Corriere della Sera, 29 agosto 2025
Irene Pivetti pronta per il carcere
Quando hai ricevuto una condanna a quattro anni di carcere per evasione fiscale e autoriciclaggio alla possibilità di finire davvero dietro le sbarre ci pensi. Lo fai anche se ti chiami Irene Pivetti e sei stata la più giovane presidente della Camera tra il 1994 e il 1996. Lo fai perché, oltre alla condanna in primo grado, c’è un nuovo processo da affrontare per una vicenda di acquisto di mascherine cinesi in epoca Covid.
«Ci penso e mi preparo anche a questa eventualità – risponde lei al telefono al Corriere, dopo il racconto rilasciato l’altro giorno a Il Giornale — ho le mie tristezze di mamma e ora anche nonna, ma ho capito che questo pensiero non può e non deve prendere il sopravvento sulla mia vita. Cerco di vivere anche questa situazione con equilibrio. Grazie a Dio, e non è una frase fatta, sono riuscita a riprendere la mia vita».
La fede la aiuta?
«Il Signore sa quello che fa e mi affido a lui».
Pensa che la sua notorietà e il fatto di chiamarsi Irene Pivetti possa aver giocato a suo svantaggio?
«Qualcuno lo pensa, ma io non credo al complotto. Penso piuttosto che il sistema ti condanna già solo per il fatto di fare impresa. In un attimo ti ritrovi sbattuta in prima pagina. Anche questo è parte del sistema che ti toglie dignità, rovina la tua immagine, ti annienta anche economicamente. Non mi vergogno a dire che ho fatto ricorso ai pacchi viveri della San Vincenzo, non mi hanno tolto la casa solo perché non l’avevo, ma ad altri è successo anche questo».
Non le fa male parlare della sua caduta?
«Non voglio destare pietà, io non mi sono mai lamentata. Racconto di me perché io ho la possibilità di farlo e voglio essere la voce di chi è nella mia situazione.
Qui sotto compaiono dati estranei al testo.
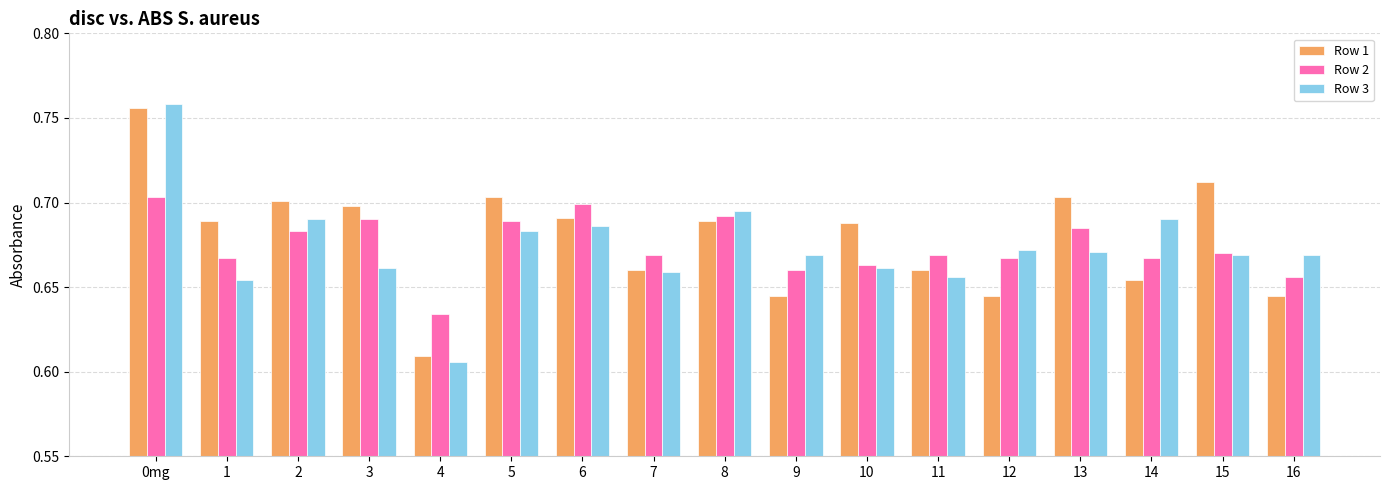

What is the sum of the Row 2 values at 4 and 5?

1.3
Quanti imprenditori hanno perso tutto e poi sono risultati innocenti?».
Il momento più buio?
«Quando la Guardia di finanza si è presentata da me con un avviso di garanzia ho pensato subito a un errore, proprio perché sono un personaggio pubblico sono sempre stata attenta e scrupolosa. Invece sono finita in un tritacarne».
Nel novembre 2022 ha raccontato, in esclusiva al Corriere, la sua nuova vita a Monza, nel ristorante sociale «Smack» che dà lavoro ad ex detenuti e soggetti fragili. Serve ancora 100 pasti al giorno?
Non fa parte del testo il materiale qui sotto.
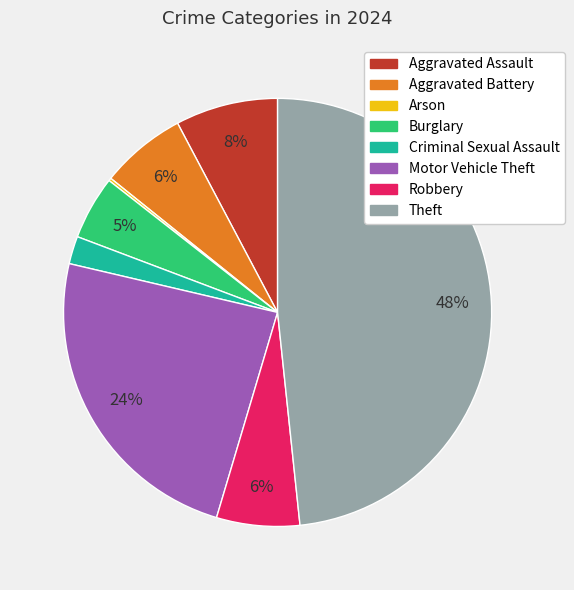

Which category has the biggest portion of the pie?

Theft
«Quando tutti mi chiudevano la porta in faccia e io non avevo i soldi per vivere devo dire grazie alla Cooperativa sociale Mac di Milano che mi ha teso la mano. Per me che ho cresciuto i miei figli a surgelati è stata una bella sfida. Per avviare il ristorante ho fatto di tutto. Vivevo in una camera in affitto sopra il ristorante, ero la prima ad arrivare alle 6,30 e l’ultima ad andarmene. Quando ho avuto il primo stipendio da mille euro ho capito che potevo farcela».
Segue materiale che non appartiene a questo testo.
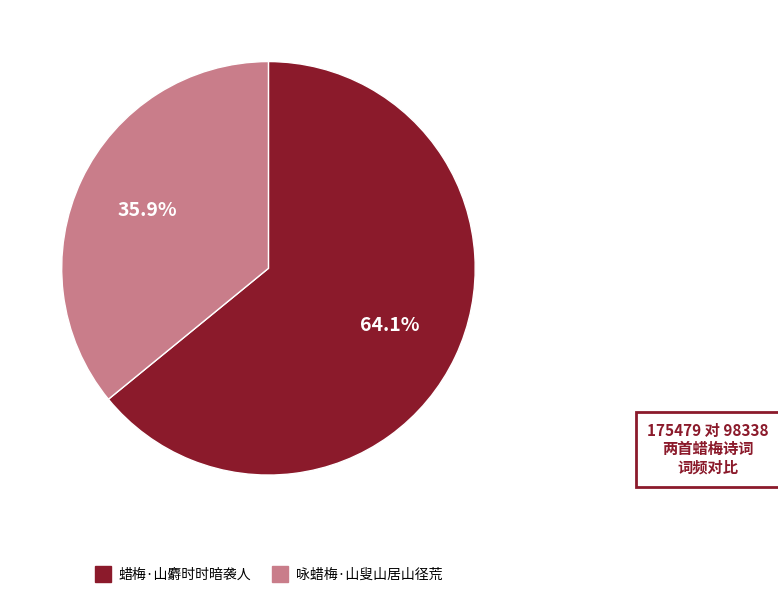

The 蜡梅·山麝时时暗袭人 slice represents 64% of the pie. True or false?

True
Continua ad essere impegnata nel sociale?
«Quell’impegno mi ha salvata. Continuo a dare una mano, torno a trovarli, mangiamo insieme».
La politica l’ha lasciata sola?
«Sì, ma non mi aspettavo nulla e non posso rimproverare nessuno».
C’è qualcosa che rimprovera a sé stessa?
«Non aver minimamente immaginato i risvolti del fare impresa in Italia, la possibilità di finire nel tritacarne. Non rifarei più l’imprenditrice».
La sua storia le fa dire che la giustizia in Italia deve essere riformata?
«Più che di separazione delle carriere metterei al centro il tema del rispetto dell’individuo. Se c’è davvero la presunzione di innocenza bisogna avere rispetto. Invece è un sistema perverso».